● Dataset records
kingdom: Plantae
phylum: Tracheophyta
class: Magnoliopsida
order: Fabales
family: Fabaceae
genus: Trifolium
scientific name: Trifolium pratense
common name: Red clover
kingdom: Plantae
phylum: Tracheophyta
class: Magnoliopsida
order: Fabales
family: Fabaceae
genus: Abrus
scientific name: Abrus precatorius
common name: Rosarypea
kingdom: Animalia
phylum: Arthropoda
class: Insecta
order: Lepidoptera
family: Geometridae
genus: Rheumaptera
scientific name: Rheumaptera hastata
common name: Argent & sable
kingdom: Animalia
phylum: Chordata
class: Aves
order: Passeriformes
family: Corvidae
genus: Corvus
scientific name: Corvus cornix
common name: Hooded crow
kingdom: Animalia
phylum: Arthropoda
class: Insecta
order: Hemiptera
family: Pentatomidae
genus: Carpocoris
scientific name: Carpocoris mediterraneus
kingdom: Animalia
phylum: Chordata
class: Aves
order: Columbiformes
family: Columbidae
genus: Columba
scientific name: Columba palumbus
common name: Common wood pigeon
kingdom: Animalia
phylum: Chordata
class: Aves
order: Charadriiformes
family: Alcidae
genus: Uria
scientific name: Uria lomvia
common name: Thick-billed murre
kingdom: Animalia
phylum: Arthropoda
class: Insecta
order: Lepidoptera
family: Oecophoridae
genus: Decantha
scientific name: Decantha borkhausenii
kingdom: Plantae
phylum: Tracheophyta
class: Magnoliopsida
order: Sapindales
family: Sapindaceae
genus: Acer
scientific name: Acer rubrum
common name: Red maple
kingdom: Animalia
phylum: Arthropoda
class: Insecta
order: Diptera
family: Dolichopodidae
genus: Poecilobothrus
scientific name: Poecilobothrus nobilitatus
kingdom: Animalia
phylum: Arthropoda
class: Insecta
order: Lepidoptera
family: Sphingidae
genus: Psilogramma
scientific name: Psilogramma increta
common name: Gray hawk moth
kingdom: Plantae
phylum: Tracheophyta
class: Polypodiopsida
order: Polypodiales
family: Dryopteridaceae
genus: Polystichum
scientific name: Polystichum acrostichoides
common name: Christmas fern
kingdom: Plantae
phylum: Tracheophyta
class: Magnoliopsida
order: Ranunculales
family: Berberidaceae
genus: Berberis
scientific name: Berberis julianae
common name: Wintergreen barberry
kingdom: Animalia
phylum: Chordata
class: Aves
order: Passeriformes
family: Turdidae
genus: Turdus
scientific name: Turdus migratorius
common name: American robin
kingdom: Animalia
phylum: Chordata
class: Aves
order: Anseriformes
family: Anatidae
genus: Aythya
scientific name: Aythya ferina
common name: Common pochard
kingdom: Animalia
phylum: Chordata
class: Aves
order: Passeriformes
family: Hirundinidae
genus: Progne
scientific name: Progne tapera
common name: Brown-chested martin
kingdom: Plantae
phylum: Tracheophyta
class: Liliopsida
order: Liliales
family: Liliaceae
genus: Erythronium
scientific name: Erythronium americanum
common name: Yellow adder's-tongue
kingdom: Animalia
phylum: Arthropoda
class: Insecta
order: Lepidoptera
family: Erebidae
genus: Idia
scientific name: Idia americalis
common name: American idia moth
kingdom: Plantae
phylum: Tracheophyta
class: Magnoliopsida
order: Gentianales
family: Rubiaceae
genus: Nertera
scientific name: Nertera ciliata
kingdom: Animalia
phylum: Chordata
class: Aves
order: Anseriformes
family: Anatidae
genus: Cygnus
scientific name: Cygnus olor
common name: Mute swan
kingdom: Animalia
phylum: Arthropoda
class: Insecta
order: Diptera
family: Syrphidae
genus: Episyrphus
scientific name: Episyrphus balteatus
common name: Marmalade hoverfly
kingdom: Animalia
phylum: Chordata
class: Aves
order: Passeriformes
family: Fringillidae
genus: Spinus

● Short problem
Reproduce the entries between the lines holding "common name: Common pochard" and "genus: Episyrphus", inclusive, swapping "phylum" for "division" and leaving everything else unchanged.

● Solution below
common name: Common pochard
kingdom: Animalia
division: Chordata
class: Aves
order: Passeriformes
family: Hirundinidae
genus: Progne
scientific name: Progne tapera
common name: Brown-chested martin
kingdom: Plantae
division: Tracheophyta
class: Liliopsida
order: Liliales
family: Liliaceae
genus: Erythronium
scientific name: Erythronium americanum
common name: Yellow adder's-tongue
kingdom: Animalia
division: Arthropoda
class: Insecta
order: Lepidoptera
family: Erebidae
genus: Idia
scientific name: Idia americalis
common name: American idia moth
kingdom: Plantae
division: Tracheophyta
class: Magnoliopsida
order: Gentianales
family: Rubiaceae
genus: Nertera
scientific name: Nertera ciliata
kingdom: Animalia
division: Chordata
class: Aves
order: Anseriformes
family: Anatidae
genus: Cygnus
scientific name: Cygnus olor
common name: Mute swan
kingdom: Animalia
division: Arthropoda
class: Insecta
order: Diptera
family: Syrphidae
genus: Episyrphus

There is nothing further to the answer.